Some among the fighter pilotry may believe it to be a joke.

But I’ve heard it repeated too often, and seen in reprinted in too many wartime journals and memoirs, to believe it’s anything except the very core of their self-justification and the moralistic excuse for their overbearing attitude. Sometimes they add the very explicit caveat that they are superior to all friendlies, specifically because they can shoot down friendly aircraft.

“Re-read please the post wherein I addressed your biases and the opinion that dogfights are passe and flying fighters is easy.”

The maneuvering portion of any given aerial engagement does not last long - neither in absolute terms nor percentage terms. Doesn’t mean it’s passe’.

And I convey my apologies if Hulka misunderstood my brevity as an attempt to imply that flying fighters was easy (though mere flying isn’t as tough as he wants us to believe).

◆ Material for this exercise ◆
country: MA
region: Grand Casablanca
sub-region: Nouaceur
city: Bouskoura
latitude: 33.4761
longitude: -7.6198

---

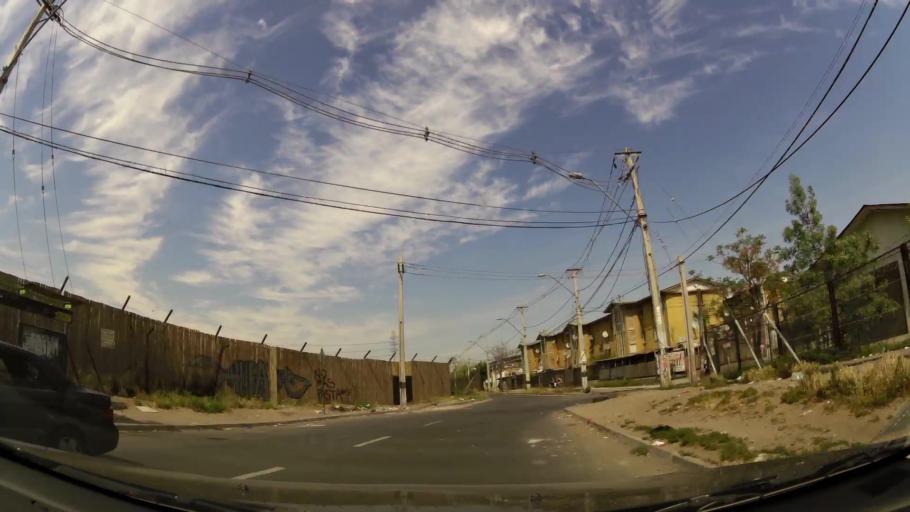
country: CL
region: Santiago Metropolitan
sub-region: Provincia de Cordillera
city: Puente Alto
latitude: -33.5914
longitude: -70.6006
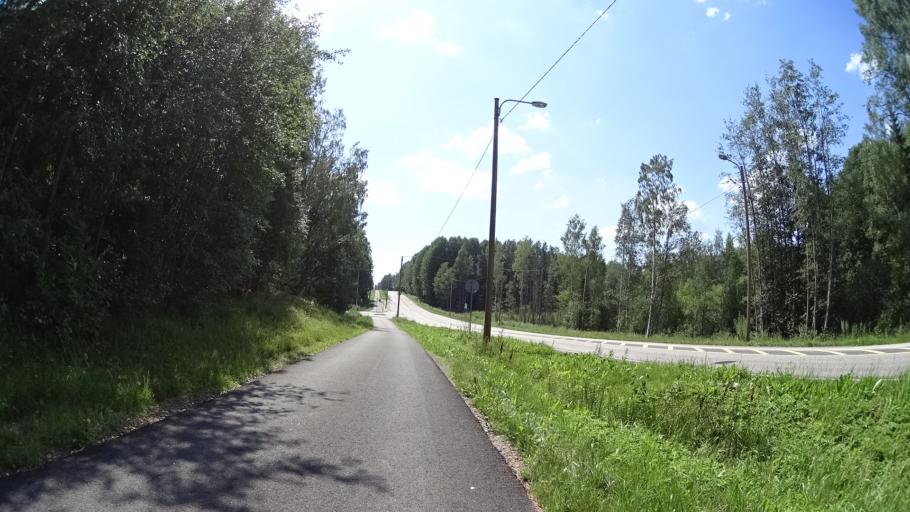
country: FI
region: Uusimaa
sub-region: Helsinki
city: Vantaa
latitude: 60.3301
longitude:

---

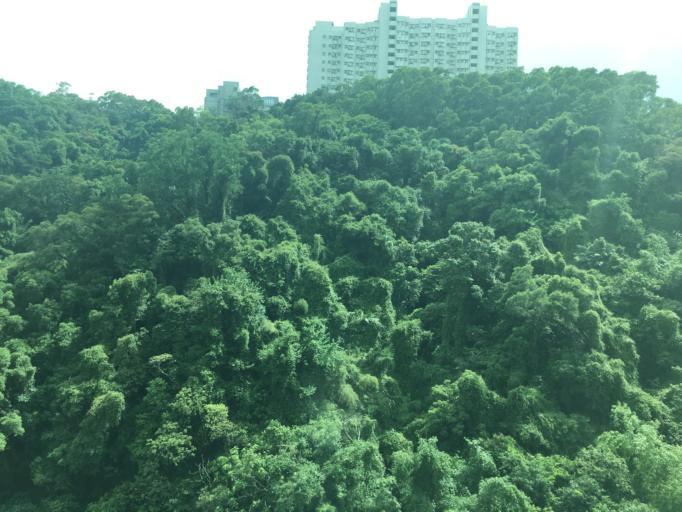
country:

◆ Task requirements ◆
**A)** Rewrite the entries between the line holding "city: Puente Alto" and the line holding "latitude: 60.3301", inclusive, as a numbered list without blank lines, and leave the pictures out.
**B)** Extend the passage about fighter pilots and dogfights, picking up right after its last sentence.
The passage and the entries have nothing to do with each other.

◆ Written answers ◆
**A)**
1. city: Puente Alto
2. latitude: -33.5914
3. longitude: -70.6006
4. country: FI
5. region: Uusimaa
6. sub-region: Helsinki
7. city: Vantaa
8. latitude: 60.3301

**B)**
I do know that the people who succeed as fighter pilots lack the qualities of intellect and the attributes of character that are indispensable in senior leaders.

“Not everyone can be the tip of the spear. No shame in that. Be proud of your service. 24-hrs is a long time.”

Yes ... the fighter pilotry does believe implicitly that as the tip of the spear, they are superior to all, everywhere, past present, and future, and that this entitles them to tell everyone else what to do - regardless of rank, experience, or understanding.

“Did we serve together someplace? Did we deploy somewhere? What was your AFSC?”

We may have crossed paths someplace.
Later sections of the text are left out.